What is needed is an exact repeat of the lines from the line containing "List each element's" through the final line of the entries below, and nothing else.

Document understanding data
•••••
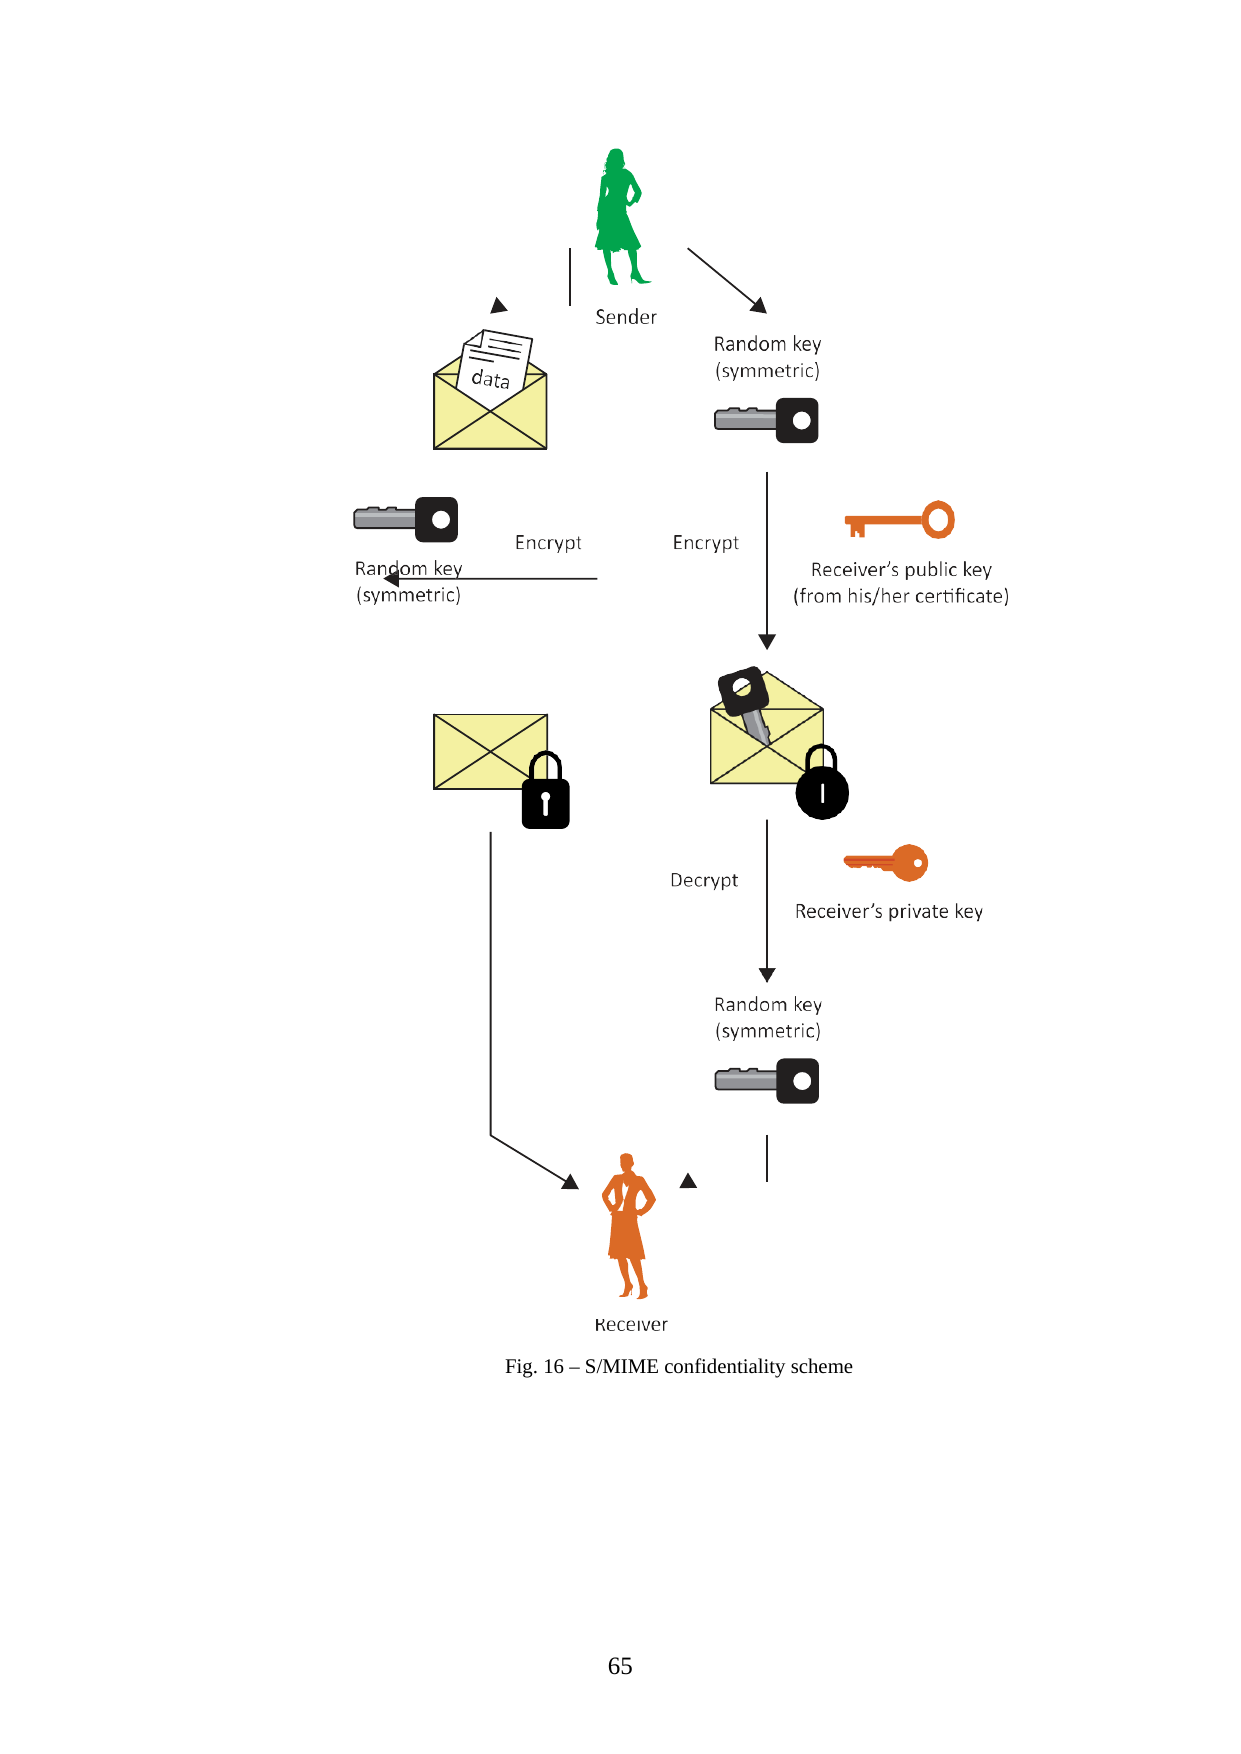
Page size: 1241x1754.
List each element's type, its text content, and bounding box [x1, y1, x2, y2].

text Fig. 16 – S/MIME confidentiality scheme [505, 1354, 1109, 1378]
picture [715, 335, 821, 381]
picture [529, 750, 562, 778]
picture [617, 1180, 629, 1211]
picture [671, 666, 983, 983]
picture [356, 560, 462, 605]
picture [463, 329, 523, 353]
picture [596, 1319, 668, 1331]
picture [674, 535, 739, 553]
picture [794, 561, 1008, 606]
picture [596, 308, 657, 324]
picture [715, 996, 822, 1041]
picture [516, 535, 582, 553]
picture [472, 369, 509, 389]
picture [921, 500, 955, 539]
•••••
* **RESPONSE AREA**:
List each element's type, its text content, and bounding box [x1, y1, x2, y2].

text Fig. 16 – S/MIME confidentiality scheme [505, 1354, 1109, 1378]
picture [715, 335, 821, 381]
picture [529, 750, 562, 778]
picture [617, 1180, 629, 1211]
picture [671, 666, 983, 983]
picture [356, 560, 462, 605]
picture [463, 329, 523, 353]
picture [596, 1319, 668, 1331]
picture [674, 535, 739, 553]
picture [794, 561, 1008, 606]
picture [596, 308, 657, 324]
picture [715, 996, 822, 1041]
picture [516, 535, 582, 553]
picture [472, 369, 509, 389]
picture [921, 500, 955, 539]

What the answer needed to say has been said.